++++ DATASET EXTRACT
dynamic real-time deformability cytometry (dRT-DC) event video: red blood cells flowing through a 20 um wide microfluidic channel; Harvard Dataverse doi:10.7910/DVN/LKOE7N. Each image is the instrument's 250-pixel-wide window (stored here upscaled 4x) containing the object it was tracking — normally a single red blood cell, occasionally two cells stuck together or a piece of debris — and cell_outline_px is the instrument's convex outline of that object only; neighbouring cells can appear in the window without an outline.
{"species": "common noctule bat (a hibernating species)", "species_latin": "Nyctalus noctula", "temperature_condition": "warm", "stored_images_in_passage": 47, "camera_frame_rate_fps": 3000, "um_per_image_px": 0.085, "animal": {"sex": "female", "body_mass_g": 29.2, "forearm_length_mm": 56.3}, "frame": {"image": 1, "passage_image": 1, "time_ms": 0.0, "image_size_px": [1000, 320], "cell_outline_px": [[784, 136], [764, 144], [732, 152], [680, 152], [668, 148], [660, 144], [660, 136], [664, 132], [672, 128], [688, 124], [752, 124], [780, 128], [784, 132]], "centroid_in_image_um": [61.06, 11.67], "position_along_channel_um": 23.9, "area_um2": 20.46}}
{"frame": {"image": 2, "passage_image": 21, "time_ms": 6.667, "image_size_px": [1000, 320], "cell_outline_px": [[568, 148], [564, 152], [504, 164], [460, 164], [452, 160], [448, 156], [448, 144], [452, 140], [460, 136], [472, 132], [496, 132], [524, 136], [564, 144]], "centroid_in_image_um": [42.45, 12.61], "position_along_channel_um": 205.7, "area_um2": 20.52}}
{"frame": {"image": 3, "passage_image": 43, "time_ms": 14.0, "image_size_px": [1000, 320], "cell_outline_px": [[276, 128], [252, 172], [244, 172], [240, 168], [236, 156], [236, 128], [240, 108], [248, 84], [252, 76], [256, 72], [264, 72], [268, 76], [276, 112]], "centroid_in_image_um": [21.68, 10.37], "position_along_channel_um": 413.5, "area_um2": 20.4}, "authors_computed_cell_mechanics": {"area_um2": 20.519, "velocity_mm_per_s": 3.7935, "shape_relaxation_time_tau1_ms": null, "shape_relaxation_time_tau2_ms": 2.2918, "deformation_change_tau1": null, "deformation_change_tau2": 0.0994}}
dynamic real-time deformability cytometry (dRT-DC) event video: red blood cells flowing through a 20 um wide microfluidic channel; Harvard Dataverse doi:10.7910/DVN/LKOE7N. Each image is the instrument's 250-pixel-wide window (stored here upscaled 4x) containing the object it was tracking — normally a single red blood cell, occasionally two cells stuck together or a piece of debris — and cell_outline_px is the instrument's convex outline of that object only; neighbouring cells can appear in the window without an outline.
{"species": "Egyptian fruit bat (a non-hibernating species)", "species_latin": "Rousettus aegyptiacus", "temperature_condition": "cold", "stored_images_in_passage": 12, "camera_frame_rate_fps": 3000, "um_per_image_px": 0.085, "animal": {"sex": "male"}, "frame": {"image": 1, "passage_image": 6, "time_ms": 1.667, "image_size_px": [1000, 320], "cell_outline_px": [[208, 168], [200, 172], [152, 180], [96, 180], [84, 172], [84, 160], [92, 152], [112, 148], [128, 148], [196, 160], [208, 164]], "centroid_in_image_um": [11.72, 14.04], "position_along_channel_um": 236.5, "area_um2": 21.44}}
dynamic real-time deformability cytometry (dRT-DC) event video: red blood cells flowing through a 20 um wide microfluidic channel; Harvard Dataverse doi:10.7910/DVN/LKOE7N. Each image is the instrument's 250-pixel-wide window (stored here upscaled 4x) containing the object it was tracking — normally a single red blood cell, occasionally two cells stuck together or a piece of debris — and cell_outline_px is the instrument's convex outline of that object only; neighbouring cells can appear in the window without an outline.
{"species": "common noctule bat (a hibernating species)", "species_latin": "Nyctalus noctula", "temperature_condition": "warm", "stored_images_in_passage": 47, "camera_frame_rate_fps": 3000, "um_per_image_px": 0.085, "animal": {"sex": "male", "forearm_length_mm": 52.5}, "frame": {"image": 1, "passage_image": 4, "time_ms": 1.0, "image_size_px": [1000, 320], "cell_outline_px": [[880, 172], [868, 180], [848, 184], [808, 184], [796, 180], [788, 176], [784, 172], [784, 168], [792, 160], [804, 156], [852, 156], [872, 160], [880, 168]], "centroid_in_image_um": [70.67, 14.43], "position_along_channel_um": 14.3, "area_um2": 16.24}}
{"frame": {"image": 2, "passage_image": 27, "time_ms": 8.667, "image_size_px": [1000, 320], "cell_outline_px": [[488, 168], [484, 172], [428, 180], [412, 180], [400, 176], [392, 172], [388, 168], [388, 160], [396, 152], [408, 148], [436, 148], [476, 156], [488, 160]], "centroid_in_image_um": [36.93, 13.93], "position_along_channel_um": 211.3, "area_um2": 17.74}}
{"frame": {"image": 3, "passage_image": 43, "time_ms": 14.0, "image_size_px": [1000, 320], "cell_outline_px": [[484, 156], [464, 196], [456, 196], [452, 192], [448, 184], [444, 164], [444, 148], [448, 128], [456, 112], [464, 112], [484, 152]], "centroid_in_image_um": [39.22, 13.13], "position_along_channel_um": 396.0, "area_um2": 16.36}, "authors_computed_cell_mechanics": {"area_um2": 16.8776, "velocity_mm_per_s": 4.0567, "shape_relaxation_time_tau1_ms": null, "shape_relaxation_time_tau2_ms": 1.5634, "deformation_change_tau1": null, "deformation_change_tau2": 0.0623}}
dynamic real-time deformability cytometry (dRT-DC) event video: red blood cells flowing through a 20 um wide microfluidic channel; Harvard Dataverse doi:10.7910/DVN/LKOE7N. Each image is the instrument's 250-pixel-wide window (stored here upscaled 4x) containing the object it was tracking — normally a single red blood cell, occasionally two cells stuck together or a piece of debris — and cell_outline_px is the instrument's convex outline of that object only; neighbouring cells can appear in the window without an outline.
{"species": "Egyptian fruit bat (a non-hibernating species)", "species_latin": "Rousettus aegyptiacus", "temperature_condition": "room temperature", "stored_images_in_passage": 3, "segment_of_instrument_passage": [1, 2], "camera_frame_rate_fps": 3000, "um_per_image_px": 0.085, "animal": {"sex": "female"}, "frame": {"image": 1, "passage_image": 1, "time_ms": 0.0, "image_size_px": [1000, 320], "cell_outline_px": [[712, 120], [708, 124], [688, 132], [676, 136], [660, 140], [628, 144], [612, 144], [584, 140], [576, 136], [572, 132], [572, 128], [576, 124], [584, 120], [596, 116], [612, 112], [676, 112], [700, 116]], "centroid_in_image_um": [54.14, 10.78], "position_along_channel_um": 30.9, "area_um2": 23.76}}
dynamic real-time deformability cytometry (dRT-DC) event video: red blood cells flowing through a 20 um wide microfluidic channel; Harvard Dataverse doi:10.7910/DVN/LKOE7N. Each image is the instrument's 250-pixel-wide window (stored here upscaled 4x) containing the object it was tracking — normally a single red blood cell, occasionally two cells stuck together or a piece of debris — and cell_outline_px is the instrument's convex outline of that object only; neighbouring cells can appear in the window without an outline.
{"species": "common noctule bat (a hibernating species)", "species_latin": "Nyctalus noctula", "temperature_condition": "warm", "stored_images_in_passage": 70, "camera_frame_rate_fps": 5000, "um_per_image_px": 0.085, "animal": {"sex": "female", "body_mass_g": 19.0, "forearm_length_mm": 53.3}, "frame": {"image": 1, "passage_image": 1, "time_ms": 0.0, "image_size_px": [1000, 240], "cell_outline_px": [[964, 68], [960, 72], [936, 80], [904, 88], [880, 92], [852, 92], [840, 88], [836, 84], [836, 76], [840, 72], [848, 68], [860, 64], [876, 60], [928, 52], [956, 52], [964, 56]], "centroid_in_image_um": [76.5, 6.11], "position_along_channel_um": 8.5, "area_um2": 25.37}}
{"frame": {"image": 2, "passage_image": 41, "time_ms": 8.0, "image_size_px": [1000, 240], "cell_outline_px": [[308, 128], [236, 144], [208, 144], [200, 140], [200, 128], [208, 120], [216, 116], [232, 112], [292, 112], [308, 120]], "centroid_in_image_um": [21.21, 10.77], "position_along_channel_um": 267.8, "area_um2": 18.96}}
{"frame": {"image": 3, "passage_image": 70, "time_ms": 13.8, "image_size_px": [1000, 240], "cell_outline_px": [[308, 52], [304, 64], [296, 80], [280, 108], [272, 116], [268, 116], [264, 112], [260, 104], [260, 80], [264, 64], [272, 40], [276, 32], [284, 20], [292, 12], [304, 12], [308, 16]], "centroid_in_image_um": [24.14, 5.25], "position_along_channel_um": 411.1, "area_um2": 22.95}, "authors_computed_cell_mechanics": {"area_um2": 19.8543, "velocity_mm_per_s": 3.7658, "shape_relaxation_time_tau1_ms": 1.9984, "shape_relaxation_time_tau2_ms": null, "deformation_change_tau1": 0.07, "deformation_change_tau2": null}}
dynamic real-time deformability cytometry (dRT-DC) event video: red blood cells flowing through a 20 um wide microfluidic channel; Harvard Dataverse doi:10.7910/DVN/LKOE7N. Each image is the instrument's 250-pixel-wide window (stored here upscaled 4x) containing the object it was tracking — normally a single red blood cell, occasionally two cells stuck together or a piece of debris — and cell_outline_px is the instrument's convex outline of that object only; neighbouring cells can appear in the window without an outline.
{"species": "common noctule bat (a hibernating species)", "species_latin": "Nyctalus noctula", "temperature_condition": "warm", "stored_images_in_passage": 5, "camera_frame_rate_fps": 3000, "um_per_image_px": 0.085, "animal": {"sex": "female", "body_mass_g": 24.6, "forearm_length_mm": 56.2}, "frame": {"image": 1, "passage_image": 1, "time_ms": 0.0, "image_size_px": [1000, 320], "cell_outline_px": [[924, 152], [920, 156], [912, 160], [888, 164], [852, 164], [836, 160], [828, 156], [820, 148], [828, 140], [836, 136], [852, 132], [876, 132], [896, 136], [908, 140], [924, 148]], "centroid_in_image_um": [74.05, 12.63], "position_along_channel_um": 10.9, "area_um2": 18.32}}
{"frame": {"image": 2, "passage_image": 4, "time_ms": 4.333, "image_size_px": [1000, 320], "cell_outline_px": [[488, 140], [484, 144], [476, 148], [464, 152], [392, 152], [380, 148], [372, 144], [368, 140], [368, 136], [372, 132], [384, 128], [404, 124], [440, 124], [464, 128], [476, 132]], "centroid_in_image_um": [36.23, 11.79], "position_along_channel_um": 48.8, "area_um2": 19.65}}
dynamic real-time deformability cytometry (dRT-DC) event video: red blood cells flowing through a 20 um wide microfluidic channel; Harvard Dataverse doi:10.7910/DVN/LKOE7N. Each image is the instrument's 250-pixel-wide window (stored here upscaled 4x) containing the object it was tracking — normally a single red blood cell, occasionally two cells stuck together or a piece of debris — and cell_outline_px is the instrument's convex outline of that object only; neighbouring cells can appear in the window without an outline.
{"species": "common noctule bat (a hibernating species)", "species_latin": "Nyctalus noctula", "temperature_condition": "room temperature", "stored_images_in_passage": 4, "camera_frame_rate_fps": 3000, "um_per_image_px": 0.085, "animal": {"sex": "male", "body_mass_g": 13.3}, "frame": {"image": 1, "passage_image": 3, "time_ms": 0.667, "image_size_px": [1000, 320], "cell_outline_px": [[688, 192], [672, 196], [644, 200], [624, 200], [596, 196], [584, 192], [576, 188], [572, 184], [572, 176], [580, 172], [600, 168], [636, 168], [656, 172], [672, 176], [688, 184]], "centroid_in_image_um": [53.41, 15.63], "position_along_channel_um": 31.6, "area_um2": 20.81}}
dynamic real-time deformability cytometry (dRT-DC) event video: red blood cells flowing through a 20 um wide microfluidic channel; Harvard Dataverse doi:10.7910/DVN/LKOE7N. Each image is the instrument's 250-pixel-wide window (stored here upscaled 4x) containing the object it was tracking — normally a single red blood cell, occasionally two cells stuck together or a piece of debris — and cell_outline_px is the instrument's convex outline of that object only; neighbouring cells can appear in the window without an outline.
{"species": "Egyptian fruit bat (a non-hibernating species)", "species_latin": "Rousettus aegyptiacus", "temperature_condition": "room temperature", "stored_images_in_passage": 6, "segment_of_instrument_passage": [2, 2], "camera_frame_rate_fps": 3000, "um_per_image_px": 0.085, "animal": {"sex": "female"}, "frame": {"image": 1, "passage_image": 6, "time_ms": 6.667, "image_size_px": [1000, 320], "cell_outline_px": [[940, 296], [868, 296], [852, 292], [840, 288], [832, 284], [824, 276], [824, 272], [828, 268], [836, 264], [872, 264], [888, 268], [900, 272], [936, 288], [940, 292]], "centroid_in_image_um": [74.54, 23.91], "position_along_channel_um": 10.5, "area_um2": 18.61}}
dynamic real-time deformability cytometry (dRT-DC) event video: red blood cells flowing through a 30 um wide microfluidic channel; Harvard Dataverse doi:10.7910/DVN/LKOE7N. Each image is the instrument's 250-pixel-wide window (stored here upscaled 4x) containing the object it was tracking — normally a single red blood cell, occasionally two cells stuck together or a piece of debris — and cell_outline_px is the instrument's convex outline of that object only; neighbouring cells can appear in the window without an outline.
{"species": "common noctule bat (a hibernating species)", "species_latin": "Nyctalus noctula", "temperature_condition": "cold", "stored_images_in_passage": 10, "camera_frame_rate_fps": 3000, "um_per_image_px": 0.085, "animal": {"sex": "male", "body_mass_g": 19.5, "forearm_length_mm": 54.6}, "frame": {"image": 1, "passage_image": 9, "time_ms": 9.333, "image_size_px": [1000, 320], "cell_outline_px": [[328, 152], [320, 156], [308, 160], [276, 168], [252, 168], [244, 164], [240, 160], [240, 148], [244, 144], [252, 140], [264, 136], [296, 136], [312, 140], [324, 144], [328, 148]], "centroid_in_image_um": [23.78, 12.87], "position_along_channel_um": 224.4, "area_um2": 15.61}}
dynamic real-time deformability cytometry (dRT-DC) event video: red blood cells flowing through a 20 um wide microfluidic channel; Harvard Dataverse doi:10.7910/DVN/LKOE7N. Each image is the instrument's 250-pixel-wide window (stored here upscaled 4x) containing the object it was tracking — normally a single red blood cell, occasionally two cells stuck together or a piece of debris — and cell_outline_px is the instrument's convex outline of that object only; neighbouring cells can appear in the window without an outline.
++++++++
> **TASK PROMPT**: Locate "through a 30" in the data above. Then repeat, exactly, its line and each line after it through the last, adding nothing.

> **RESULT BELOW**:
dynamic real-time deformability cytometry (dRT-DC) event video: red blood cells flowing through a 30 um wide microfluidic channel; Harvard Dataverse doi:10.7910/DVN/LKOE7N. Each image is the instrument's 250-pixel-wide window (stored here upscaled 4x) containing the object it was tracking — normally a single red blood cell, occasionally two cells stuck together or a piece of debris — and cell_outline_px is the instrument's convex outline of that object only; neighbouring cells can appear in the window without an outline.
{"species": "common noctule bat (a hibernating species)", "species_latin": "Nyctalus noctula", "temperature_condition": "cold", "stored_images_in_passage": 10, "camera_frame_rate_fps": 3000, "um_per_image_px": 0.085, "animal": {"sex": "male", "body_mass_g": 19.5, "forearm_length_mm": 54.6}, "frame": {"image": 1, "passage_image": 9, "time_ms": 9.333, "image_size_px": [1000, 320], "cell_outline_px": [[328, 152], [320, 156], [308, 160], [276, 168], [252, 168], [244, 164], [240, 160], [240, 148], [244, 144], [252, 140], [264, 136], [296, 136], [312, 140], [324, 144], [328, 148]], "centroid_in_image_um": [23.78, 12.87], "position_along_channel_um": 224.4, "area_um2": 15.61}}
dynamic real-time deformability cytometry (dRT-DC) event video: red blood cells flowing through a 20 um wide microfluidic channel; Harvard Dataverse doi:10.7910/DVN/LKOE7N. Each image is the instrument's 250-pixel-wide window (stored here upscaled 4x) containing the object it was tracking — normally a single red blood cell, occasionally two cells stuck together or a piece of debris — and cell_outline_px is the instrument's convex outline of that object only; neighbouring cells can appear in the window without an outline.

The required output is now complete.